Rising prescription drug cost sharing increases mortality among Medicare beneficiaries

What are the health consequences when patients reduce their consumption of prescribed drugs in response to higher out-of-pocket expenses? In The health costs of cost sharing (NBER Working Paper 28439), researchers Amitabh Chandra, Evan Flack, and Ziad Obermeyer use the distinctive cost-sharing features of Medicare Part D to demonstrate that such reductions can increase mortality.

Their analysis uses the fact that two 65-year-old Medicare enrollees with identical prescriptions, but different birth months, could face dramatically different charges at the end of the year. Several unique features of Medicare Part D during the 2007-2012 study period contribute to this fact. The patient’s out-of-pocket share of prescription drug costs (coinsurance rate) in the standard Part D plan was typically 25% when total drug expenses were less than approximately $2,500. But the coinsurance rate jumped to 100% in the ‘coverage gap’ after total drug spending exceeded the $2,500 threshold, before dropping to 5% above the ‘catastrophic’ spending limit. (about $5,700). Beneficiaries tend to enroll in Medicare the month they turn 65, but the spending thresholds that determine coinsurance rates aren’t prorated for those who enroll in the middle of the year. year. Because of these characteristics, beneficiaries whose birthdates fall earlier in the year are more likely to enter the coverage gap or exceed the catastrophic limit in their first year of coverage.

The researchers use a random sample of 20% of newly enrolled Medicare beneficiaries aged 65, focusing on December results among those who enrolled between February and September. They report that 11.8% of February enrollees fell into the coverage gap in December, while only 1.5% of September enrollees did. Similarly, 1.7% of enrollees in February were in the catastrophic coverage category in December, compared to 0.2% of enrollees in September.

Of course, beneficiaries with low prescription drug use are unlikely to fall into the coverage gap, regardless of their birthday. To better identify beneficiaries who might fit into different levels of coverage, researchers are using machine learning tools to predict annual prescription drug spending for each Medicare beneficiary. The algorithm predicts what expenses would be in the absence of cost sharing, based on the expenses of similar Medicare beneficiaries who face no out-of-pocket due to Medicaid eligibility.

The figure shows the results for Medicare beneficiaries with projected annual prescription costs high enough for them to enter the coverage gap, based on their date of birth, but unlikely to exceed the catastrophic threshold. Among this group, the first panel shows that December co-insurance rates are highest for those born in February and drop by an average of 2.3 percentage points in each subsequent month of enrollment.

The second panel of the figure shows a similar trend for death rates in this group. On average, each subsequent month of enrollment reduces December mortality by 0.0113 percentage points, a decrease of 9%.

The opposite patterns emerge for beneficiaries with planned expenses in the upper 3 percentiles, who could exceed the catastrophic limit and end the year with a 5% coinsurance rate. For this group, which is not shown in the figure, each subsequent month of enrollment is associated with a higher coinsurance rate in December and a higher mortality rate.

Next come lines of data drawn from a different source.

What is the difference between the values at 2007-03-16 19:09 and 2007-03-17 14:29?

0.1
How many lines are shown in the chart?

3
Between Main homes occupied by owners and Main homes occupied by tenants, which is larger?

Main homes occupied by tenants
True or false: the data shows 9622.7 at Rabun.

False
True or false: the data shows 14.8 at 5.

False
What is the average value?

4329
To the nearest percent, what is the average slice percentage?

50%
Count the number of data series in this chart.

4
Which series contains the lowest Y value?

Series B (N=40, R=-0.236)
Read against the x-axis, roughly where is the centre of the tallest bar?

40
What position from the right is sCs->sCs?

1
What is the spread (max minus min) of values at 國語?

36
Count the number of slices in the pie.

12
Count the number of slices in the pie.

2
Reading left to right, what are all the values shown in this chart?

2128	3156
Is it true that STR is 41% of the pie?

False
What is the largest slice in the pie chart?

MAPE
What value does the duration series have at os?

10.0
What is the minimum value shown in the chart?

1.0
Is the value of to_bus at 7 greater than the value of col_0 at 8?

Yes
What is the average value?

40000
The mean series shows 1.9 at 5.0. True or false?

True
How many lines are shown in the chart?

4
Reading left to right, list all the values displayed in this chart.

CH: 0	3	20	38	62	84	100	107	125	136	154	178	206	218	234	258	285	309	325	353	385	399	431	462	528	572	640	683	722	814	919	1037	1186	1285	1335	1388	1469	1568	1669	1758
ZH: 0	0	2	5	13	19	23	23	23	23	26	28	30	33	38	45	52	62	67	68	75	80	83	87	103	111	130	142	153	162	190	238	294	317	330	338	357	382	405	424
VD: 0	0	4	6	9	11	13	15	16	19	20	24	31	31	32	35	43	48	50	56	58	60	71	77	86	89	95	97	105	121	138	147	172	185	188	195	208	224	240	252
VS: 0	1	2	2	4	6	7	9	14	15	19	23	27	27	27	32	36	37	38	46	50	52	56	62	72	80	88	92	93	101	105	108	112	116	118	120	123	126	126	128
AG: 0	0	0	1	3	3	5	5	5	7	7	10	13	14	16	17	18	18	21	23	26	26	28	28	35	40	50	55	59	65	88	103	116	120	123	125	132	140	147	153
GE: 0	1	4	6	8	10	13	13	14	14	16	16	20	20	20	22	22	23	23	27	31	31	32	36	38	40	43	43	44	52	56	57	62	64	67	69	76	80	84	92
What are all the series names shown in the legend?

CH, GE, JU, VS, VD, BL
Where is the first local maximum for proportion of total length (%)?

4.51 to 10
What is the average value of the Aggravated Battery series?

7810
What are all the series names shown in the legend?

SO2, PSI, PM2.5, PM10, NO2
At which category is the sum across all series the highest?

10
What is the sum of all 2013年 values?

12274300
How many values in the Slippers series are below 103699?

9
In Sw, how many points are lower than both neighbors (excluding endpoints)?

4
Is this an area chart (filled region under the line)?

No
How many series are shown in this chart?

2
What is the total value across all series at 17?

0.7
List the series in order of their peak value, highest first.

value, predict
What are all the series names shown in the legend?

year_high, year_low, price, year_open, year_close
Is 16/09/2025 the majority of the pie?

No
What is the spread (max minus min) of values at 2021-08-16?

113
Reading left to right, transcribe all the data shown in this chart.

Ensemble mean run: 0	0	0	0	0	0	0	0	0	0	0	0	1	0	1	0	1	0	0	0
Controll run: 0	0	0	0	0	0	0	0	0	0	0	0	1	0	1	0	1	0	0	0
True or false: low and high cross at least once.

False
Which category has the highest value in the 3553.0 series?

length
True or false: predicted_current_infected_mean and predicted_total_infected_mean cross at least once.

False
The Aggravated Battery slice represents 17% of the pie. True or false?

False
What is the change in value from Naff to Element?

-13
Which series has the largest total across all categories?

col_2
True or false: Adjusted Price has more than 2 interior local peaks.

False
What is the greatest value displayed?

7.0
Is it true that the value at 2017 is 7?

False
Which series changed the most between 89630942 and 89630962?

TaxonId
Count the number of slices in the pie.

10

Assuming that all mortality differences are due to coinsurance differentials, the researchers estimate that a 1 percentage point increase in the coinsurance rate results in a 0.00435 percentage point increase in the mortality rate. They attribute these mortality differences to the reduction in prescription drug use induced by higher out-of-pocket expenses. The same 1 percentage point increase in coinsurance is associated with 0.031 fewer prescriptions filled during the month and a $5.54 reduction in total prescription drug expenditure between payers. Interestingly, some recipients respond to increased out-of-pocket expenses by choosing not to fill any prescriptions, regardless of the number of medications they were previously taking or their individual health risks.

In response to higher out-of-pocket expenses, patients have reduced their consumption of a wide range of medications, many of which have beneficial effects on mortality that have been established by clinical trials, such as those that control cholesterol, blood pressure and blood sugar. These reductions are not limited to patients who are at relatively low risk of adverse health events. Rather, the researchers find similar price sensitivity in patients who, based on machine learning predictions, are most at risk for adverse events such as heart attacks and strokes.

To rationalize the decisions observed in this study, one would have to assume that the Medicare beneficiaries in the sample valued an additional year of life at $6,628, a value that is at least an order of magnitude below the conventional range. estimates. Another plausible explanation is that patients make significant errors in evaluating the relative costs and benefits of purchasing prescription drugs.

The standard economic rationale for increased cost sharing is that it reduces the overuse of medical care. But the findings of this study indicate that cost-sharing also leads to reckless treatment cuts that put recipients’ lives at risk. The researchers conclude that redesigning prescription drug coverage to better accommodate these behavioral patterns would be a cost-effective way to improve health outcomes.

The researchers acknowledge support from National Institute on Aging grant P01AG005842.